The purpose of this investigation is to identify factors in the decision making processes used by online auction sellers to select their online auction sales channel. Examining these decision factors will aid in creating a model of online auction seller channel evaluation mechanisms including economic and social factors and may be used by online auction services and intermediaries to maximize their market potential by increasing the perceived value of the various economic or social factors influencing seller outlet selection. An exploratory survey analysis is used to identify the components that online seller’s use for online channel selection.

Adaptive Web Information Extraction

Gregg, Dawn G. & Walczak, Steven

Communications of the ACM Vol. 49, Issue 5, p. 78-84

Extracting information from Web pages for internal applications is difficult. An effective Web information extraction system needs to interpret a wide variety of HTML pages and adapt to changes without breaking. An information extraction system should recognize different Web page structures and act on this knowledge to modify the information extraction techniques employed. In addition, the system should be customizable for a variety of domains and data-object types. This paper examines the characteristics of effective Web information extraction systems. This paper also presents a prototype adaptive Web information extraction system for building intelligent systems for mining information from Web pages.
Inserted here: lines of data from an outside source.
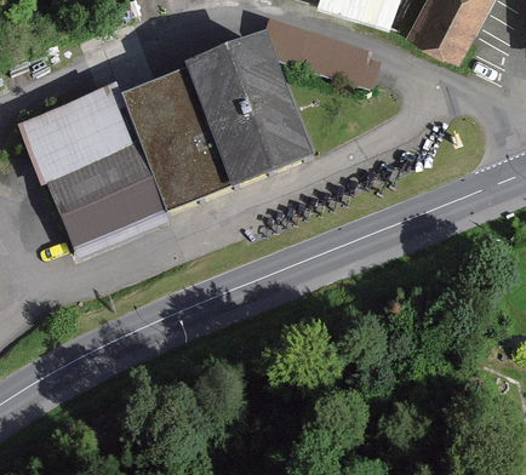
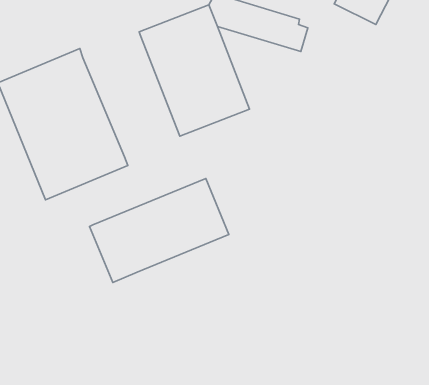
building: [120,67,233,208] -> none
building: none -> [90,178,229,282]

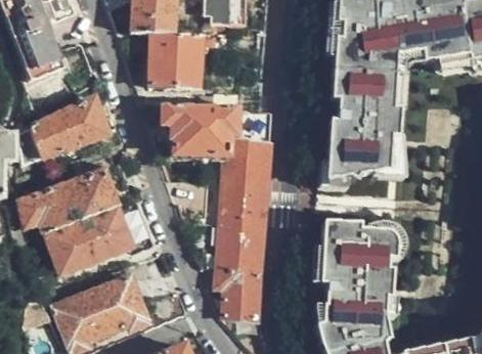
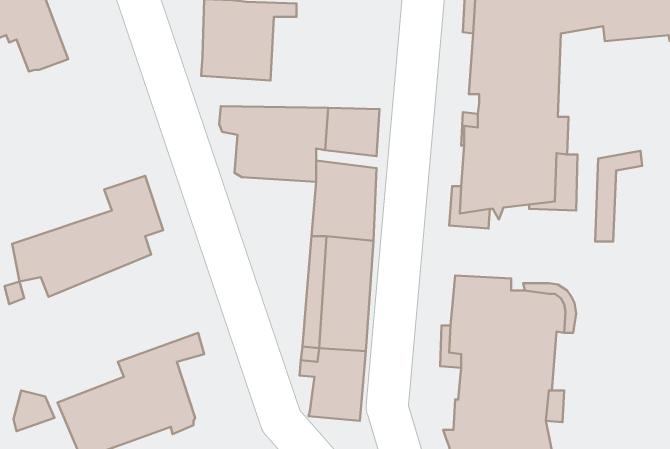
building: [392,51,424,113] -> [595,151,642,242]
building: [19,98,106,164] -> none
building: [47,206,132,273] -> none

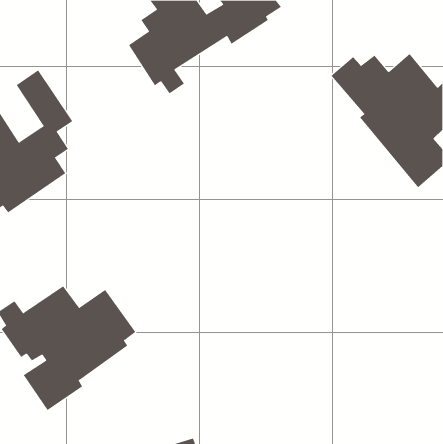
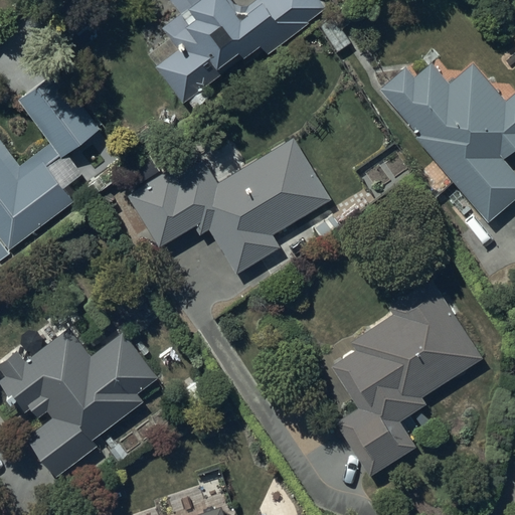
building: none -> [134,139,332,272]
building: none -> [333,279,480,475]

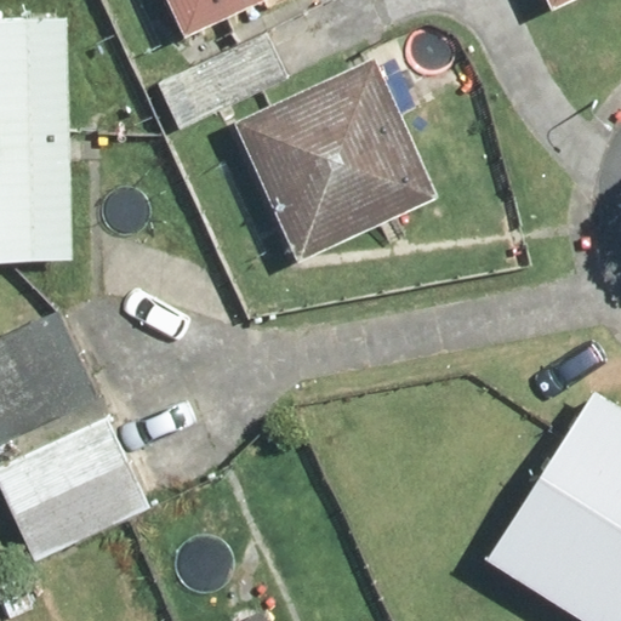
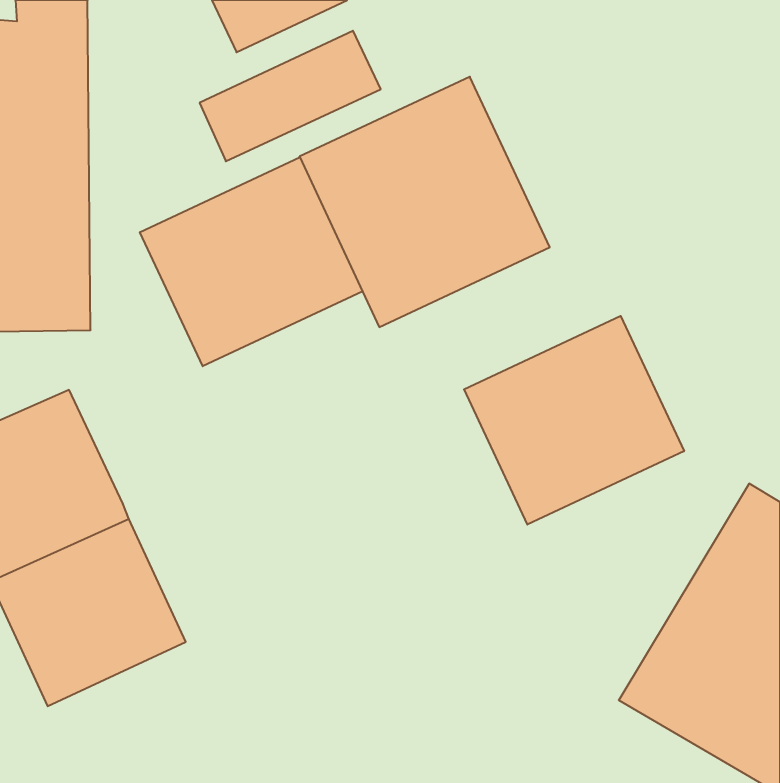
building: none -> [140,157,363,366]
building: none -> [464,316,684,525]

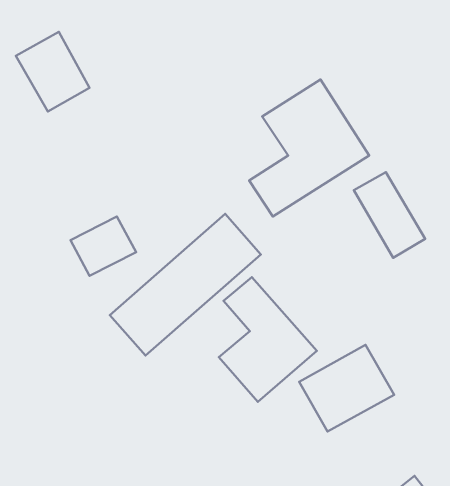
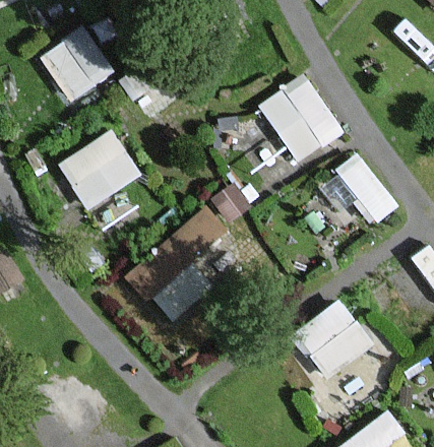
building: none -> [56,128,142,211]
building: [219,277,317,402] -> none

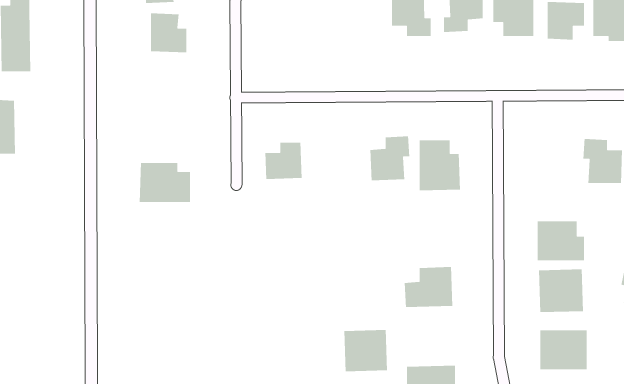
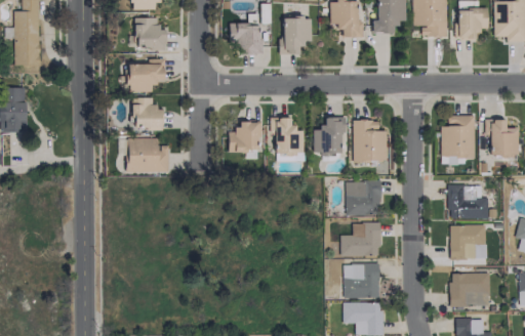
building: none -> [282,17,313,54]
building: none -> [231,24,260,53]
building: none -> [128,58,165,92]
building: none -> [134,97,164,129]
building: none -> [441,116,476,157]
building: none -> [271,117,304,154]
building: none -> [347,180,381,215]
building: [344,329,388,372] -> [345,263,380,298]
The Role of Reputation Systems in Reducing Online Auction Fraud

Gregg, Dawn G. & Scott, Judy
International Journal of Electronic Commerce Vol. 10 Issue 3, p. 97-122

Online auctions are one of the most profitablesuccessful types of e-businesses; however, online auctions also provide an avenue for unscrupulous sellers to perpetrate fraud. Online auction fraud is currently the most frequently reported crime committed over the Internet. This research investigates whether online reputation systems are a useful mechanism for potential buyers to avoid fraudulent auctions. Content analysis of complaints posted in an online auction reputation system is used to improve our understanding of online auction fraud and the role of reputation systems in documenting, predicting, and reducing fraud. Results of this study show that the number of fraud allegations found in an online reputation system significantly exceeds the number of fraud allegations made through official channels. It also demonstrates that recent negative feedback posted in an online reputation system is useful in predicting future online auction fraud. Finally, results of this study suggest that experienced online auction buyers are in a better position to use using reputation system data to avoid potentially fraudulent auctions.
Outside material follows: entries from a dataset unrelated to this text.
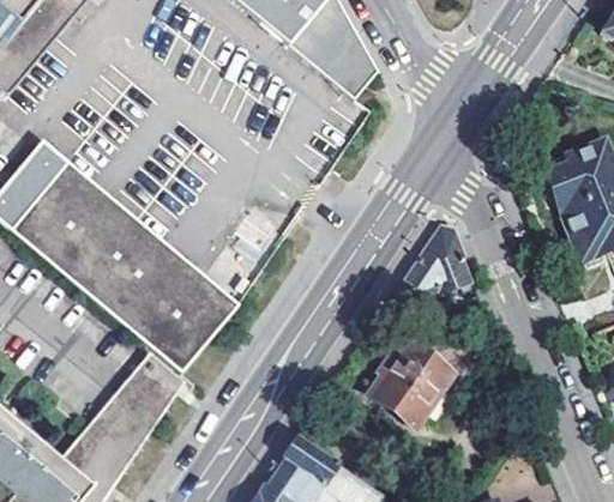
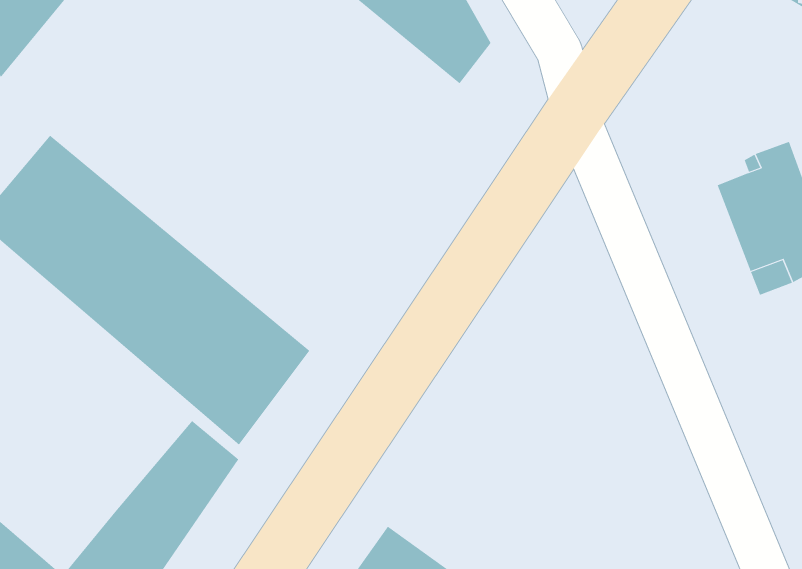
building: [398,225,470,300] -> none
building: [371,340,452,422] -> none

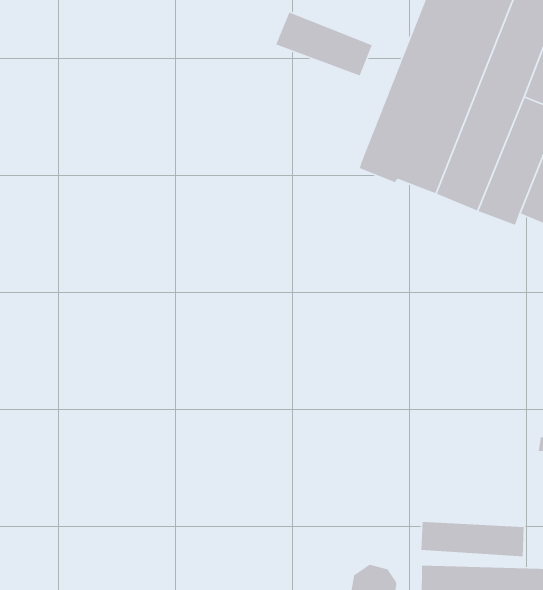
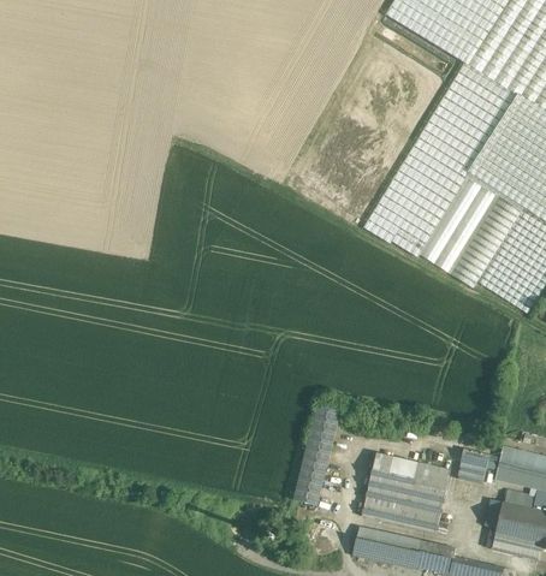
building: [275,12,373,77] -> none
building: none -> [293,405,339,505]
building: none -> [367,452,453,513]

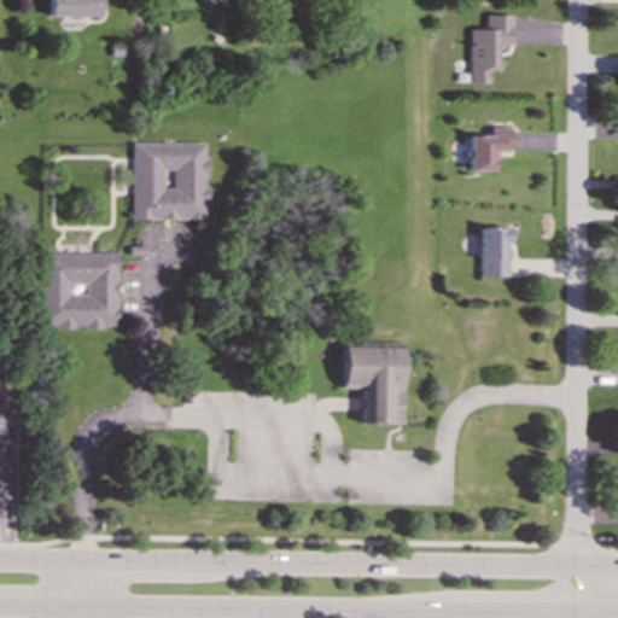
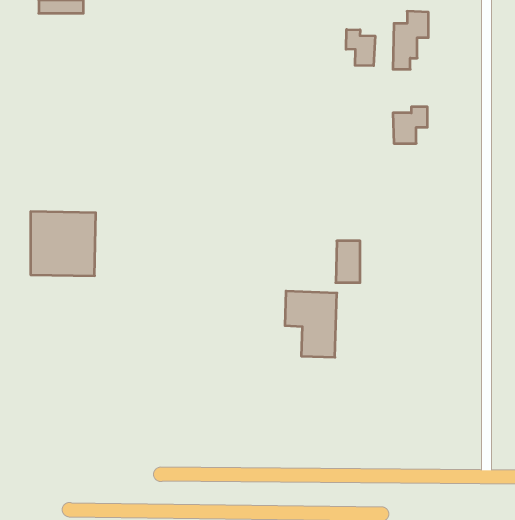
building: none -> [346,29,375,66]
building: [133,141,208,218] -> none
building: [483,227,512,276] -> [336,241,360,283]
Auction Advisor: Online Auction Recommendation and Bidding Decision Support System

Gregg, Dawn G. & Walczak, Steven

Decision Support Systems, Vol. 41 Issue 2, pp. 449-471

Online auctions are proving themselves as a viable alternative in the C2C and B2C marketplace. Several thousand new items are placed for auction every day and determining which items to bid on or when and where to sell an item are difficult questions to answer for online auction participants. This paper presents a multi-agent Auction Advisor system designed to collect data related to online auctions and use the data to help improve the decision making of auction participants. A simulation of applied Auction Advisor recommendations and a small research study that used subjects making real purchases at online auctions both indicate that online auction buyers and sellers achieve tangible benefit from the current information acquired by and recommendations made by the Auction Advisor agents.